What Sreedharan said about engineering colleges is equally - in fact more - true of our management graduates, thousands of which are being churned by mushrooming management colleges.
The BJP has a problem that its members aren’t prepared to talk out in public. It has dominating present, a promising future but precious little to show in terms of a glorious past. Hence, every now and then the Party stakes an ideological claim to the legacy of prominent Congress leaders like Sardar Vallabhbhai Patel, Subhas Chandra Bose, BR Ambedkar - icons who have been carelessly cast aside by the Congress which has been too busy promoting the Dynasty to notice anything else.
BJP traces its beginning to Shyama prasad Mukherjee. But he was really the founder of Jana Sangha, not BJP.
Veer Savarkar and Pandit Deendayal Upadhyay are the two ideologues that the Party faithful can really turn to. Savarkar’s thought is not all that coherent and at times confused whereas Deendayal Upadhyay is indeed a beacon of light. He was a man of soaring idealism and had a tremendous capacity for organization - the Achilles’ heel of India - and reflected different aspects of a social thinker, economist, educationalist, politician, writer, journalist, speaker, organizer all rolled into one.
In 1951, when Syama Prasad Mookerjee founded the Bharatiya Jana Sangh, Deendayal was seconded to the party by the RSS, tasked with moulding it into a genuine member of the Sangh Parivar. He later became the Party’s General Secretary. The acumen and meticulousness shown by Deendayal deeply impressed Syama Prasad Mookerjee and elicited his famous remark: “If I had two Deendayals, I could transform the political face of India.”

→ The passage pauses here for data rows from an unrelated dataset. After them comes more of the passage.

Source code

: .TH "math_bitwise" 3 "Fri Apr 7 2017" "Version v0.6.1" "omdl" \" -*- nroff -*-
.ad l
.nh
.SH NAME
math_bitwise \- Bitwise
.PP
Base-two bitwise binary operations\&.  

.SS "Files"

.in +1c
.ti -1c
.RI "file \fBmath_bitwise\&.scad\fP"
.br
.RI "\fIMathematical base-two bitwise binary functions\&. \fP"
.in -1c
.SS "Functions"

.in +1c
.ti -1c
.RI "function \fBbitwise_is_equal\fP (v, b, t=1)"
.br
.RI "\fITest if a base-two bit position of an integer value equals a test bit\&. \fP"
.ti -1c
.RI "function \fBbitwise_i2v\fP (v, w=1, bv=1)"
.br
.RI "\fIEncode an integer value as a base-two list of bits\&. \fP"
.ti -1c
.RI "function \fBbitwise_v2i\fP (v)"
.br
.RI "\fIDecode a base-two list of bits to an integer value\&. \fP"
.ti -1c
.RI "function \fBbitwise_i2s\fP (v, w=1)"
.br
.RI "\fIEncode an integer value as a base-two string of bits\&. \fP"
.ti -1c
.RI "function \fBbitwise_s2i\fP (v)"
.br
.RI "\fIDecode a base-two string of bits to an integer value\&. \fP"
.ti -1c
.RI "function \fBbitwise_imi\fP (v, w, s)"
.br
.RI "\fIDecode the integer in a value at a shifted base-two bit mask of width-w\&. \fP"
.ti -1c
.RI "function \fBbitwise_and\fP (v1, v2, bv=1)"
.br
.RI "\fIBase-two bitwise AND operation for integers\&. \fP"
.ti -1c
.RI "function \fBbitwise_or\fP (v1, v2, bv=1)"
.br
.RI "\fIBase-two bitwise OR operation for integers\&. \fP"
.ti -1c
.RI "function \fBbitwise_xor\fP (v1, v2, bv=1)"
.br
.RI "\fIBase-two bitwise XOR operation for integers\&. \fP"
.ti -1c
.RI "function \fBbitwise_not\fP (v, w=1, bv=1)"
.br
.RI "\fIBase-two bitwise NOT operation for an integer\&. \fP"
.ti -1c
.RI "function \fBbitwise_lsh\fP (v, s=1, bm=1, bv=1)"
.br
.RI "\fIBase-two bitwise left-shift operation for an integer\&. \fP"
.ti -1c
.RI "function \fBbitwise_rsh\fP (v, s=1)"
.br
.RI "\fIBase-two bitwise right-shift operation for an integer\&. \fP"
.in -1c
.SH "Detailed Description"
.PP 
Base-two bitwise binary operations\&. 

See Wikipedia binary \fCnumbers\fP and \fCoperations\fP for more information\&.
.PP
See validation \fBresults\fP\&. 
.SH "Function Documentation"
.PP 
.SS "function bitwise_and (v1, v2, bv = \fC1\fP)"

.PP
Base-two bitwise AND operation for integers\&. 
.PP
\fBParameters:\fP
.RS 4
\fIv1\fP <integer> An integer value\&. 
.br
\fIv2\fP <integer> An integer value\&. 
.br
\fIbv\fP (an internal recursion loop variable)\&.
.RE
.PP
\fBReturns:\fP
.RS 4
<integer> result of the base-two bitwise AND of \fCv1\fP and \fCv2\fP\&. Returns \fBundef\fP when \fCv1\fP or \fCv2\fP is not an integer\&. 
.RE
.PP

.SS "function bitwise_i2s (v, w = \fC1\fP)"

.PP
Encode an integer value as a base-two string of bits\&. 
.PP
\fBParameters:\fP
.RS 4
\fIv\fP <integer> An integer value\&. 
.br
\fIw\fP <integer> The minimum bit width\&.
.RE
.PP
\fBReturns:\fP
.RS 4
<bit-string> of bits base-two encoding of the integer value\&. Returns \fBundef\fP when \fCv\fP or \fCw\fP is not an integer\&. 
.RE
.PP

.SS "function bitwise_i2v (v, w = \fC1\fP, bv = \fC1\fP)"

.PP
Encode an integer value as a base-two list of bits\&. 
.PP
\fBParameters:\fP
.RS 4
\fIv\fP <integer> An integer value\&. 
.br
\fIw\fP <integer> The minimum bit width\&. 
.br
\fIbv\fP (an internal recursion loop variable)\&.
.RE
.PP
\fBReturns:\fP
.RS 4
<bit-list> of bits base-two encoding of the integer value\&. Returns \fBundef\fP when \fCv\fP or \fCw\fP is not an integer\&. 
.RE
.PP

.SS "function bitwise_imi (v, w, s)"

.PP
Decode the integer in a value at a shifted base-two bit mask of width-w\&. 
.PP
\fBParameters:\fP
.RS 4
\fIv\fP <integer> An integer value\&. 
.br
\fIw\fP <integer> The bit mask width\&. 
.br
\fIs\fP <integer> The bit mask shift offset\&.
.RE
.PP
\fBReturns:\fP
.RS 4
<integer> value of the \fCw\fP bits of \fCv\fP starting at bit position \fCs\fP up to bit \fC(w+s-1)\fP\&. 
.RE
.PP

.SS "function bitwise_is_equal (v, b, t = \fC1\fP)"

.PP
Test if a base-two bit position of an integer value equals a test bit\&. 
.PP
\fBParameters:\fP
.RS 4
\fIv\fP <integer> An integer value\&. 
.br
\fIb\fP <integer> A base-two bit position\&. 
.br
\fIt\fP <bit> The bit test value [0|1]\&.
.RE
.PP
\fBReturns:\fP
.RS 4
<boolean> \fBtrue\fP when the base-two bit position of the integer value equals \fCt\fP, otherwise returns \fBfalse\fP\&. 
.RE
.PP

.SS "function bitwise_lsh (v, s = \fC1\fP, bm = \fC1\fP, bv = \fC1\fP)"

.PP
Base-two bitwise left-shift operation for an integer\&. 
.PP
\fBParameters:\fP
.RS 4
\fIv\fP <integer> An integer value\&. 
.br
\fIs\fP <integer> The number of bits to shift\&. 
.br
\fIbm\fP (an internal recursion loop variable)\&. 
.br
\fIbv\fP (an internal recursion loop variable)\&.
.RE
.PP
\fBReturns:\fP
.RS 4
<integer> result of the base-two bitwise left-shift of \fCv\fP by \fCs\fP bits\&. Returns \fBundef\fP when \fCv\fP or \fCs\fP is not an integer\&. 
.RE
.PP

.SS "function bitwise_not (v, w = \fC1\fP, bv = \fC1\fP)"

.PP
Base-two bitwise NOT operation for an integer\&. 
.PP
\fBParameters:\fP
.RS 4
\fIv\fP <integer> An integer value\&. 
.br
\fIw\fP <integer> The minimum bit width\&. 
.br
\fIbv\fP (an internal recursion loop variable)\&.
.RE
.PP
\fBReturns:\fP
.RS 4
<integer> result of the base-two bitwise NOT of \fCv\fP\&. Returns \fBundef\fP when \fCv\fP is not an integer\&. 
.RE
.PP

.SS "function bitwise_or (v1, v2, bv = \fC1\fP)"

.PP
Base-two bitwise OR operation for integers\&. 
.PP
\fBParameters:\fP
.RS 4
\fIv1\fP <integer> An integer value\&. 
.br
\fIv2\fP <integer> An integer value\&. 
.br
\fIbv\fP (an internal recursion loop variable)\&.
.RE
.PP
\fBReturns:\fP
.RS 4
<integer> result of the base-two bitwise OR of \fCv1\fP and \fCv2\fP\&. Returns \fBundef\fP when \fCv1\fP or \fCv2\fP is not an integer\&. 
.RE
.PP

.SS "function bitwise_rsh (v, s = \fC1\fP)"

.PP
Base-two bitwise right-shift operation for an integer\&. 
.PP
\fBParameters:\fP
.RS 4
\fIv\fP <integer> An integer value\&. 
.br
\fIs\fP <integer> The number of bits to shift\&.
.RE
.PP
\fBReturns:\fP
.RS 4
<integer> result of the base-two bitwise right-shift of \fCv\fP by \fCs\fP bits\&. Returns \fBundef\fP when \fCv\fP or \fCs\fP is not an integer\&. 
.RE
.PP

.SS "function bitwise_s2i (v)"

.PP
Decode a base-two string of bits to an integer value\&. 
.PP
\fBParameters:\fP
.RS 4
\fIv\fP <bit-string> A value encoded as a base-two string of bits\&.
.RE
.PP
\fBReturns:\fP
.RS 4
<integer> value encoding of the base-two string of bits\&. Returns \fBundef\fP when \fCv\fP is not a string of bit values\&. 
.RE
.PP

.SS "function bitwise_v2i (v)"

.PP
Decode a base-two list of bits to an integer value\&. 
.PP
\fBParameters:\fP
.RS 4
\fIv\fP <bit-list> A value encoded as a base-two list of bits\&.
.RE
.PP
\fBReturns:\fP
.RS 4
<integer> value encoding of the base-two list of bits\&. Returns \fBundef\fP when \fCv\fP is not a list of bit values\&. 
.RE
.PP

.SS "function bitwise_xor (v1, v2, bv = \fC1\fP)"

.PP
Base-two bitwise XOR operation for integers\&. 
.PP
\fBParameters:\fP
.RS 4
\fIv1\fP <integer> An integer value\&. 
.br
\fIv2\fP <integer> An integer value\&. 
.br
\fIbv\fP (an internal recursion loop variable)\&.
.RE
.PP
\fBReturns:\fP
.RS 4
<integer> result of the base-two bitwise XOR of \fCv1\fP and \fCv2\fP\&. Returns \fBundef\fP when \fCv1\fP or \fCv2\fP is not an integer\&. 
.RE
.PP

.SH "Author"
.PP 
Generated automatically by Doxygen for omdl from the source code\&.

I recall how a dyed-in-in-wool Republican threatened on the eve of Obama’s re-election that she’d move to Australia because “their president is a Christian who does what he says he’ll do”. She was doubly disillusioned when Obama won and Aussies pointed it out to her that their prime minister was both a woman and an atheist. (The reference is to Julia Gillard.) So, the poor thing was forced to stay on.
In India we have had the case of famous Kannada writer U. R. Ananthamurthy vowing to leave India if Narendra Modi got elected as Prime Minister of India in May 2014. Unfortunately for him, Modi made it with flying colours. When confronted after the election, Ananthamurthy said sheepishly: “Where in the world can I go?”
The lesson of the story is that it isn’t safe to play the role of daredevil bravados in politics.
Pick your Choice
Here’re a few gems:
Artificial intelligence is absolutely no match for natural stupidity.
You take my advice, I am not using it.
Women sometimes make fools of men, but most guys are the do-it-yourself type.
I am great at multi-tasking - I can waste time, be unproductive, and procrastinate all at once.